While this is a sobering prospect, it should hardly be a surprising one for Christians, given that Jesus told those who want to follow him that they must take up a cross, an instrument for their execution. (But not forgetting the joy and peace that are also promised!).

One writer says of the church today, “Christianity in modern America [Australia?] is, in large part, innocuous. It tends to be easy, upbeat, convenient, and compatible. It does not require self-sacrifice, discipline, humility, an otherworldly outlook, a zeal for souls, a fear as well as a love for God. . . .Authentic Christianity and the world are by definition at odds.
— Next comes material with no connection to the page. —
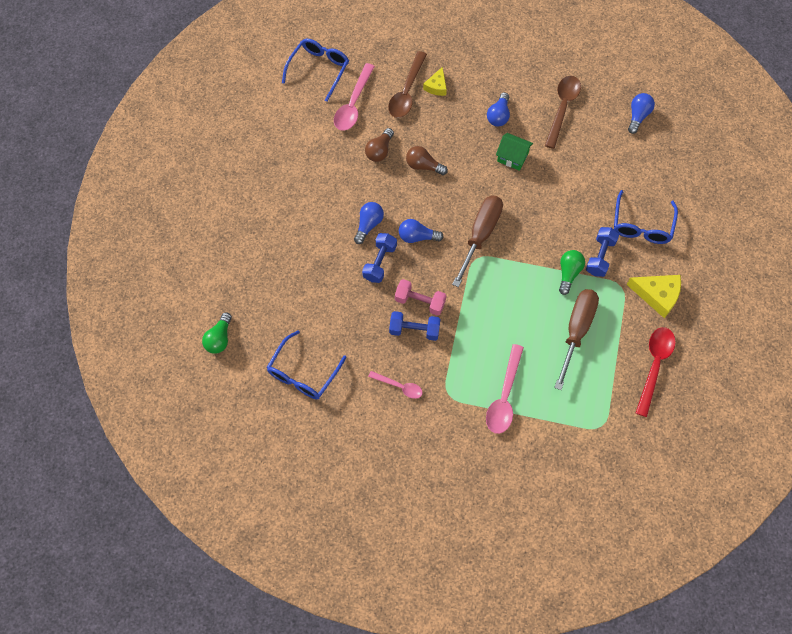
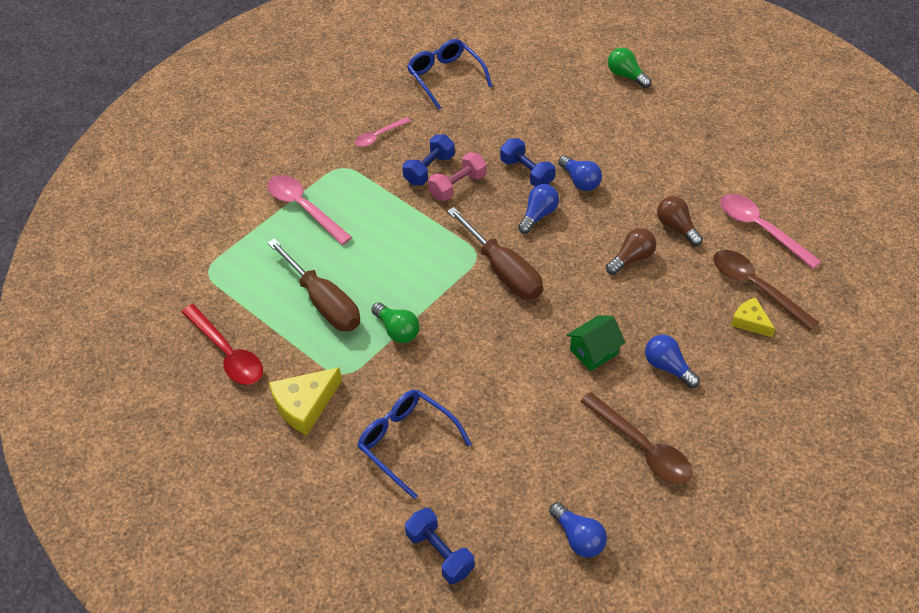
camera: 120 degrees right, 15 degrees down
green light bulb [202,312,232,354] -> green light bulb moved to [608,48,652,88]
blue glasses [282,39,349,102] -> none
blue dumbbell [586,227,619,277] -> blue dumbbell moved to [405,508,475,584]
That was decreed unequivocally and repeatedly by the Founder,” (Thomas Reeves, The Empty Church, 1996)

Will we pretend that the bridge is not down and try to go back to sleep? Or will we do what is obvious and normal and non-violently intervene on behalf of the tens of thousands of innocent, defenceless unborn – no matter what the cost to ourselves may be?

“Remember those earlier days after you had received the light, when you stood your ground in a great contest in the face of suffering. Sometimes you were publicly exposed to insult and persecution; at other times you stood side by side with those who were so treated. You sympathised with those in prison and joyfully accepted the confiscation of your property, because you knew that you yourselves had better and lasting possessions.

So do not throw away your confidence; it will be richly rewarded. You need to persevere so that when you have done the will of God, you will receive what he has promised.”